● DIRECTIONS
Turn the lines of text in the entries below into a JSON list of strings, one string per line, skipping blank lines. Leave the pictures out.

(Collected data)
────────────────────

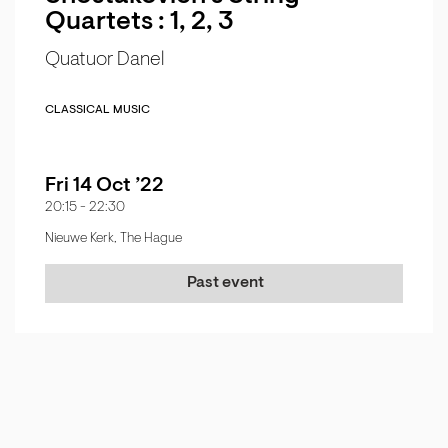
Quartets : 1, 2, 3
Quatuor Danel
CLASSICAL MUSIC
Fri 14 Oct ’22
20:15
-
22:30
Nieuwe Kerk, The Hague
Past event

────────────────────

● ANSWER BOX
[
  "Quartets : 1, 2, 3",
  "Quatuor Danel",
  "CLASSICAL MUSIC",
  "Fri 14 Oct ’22",
  "20:15",
  "-",
  "22:30",
  "Nieuwe Kerk, The Hague",
  "Past event"
]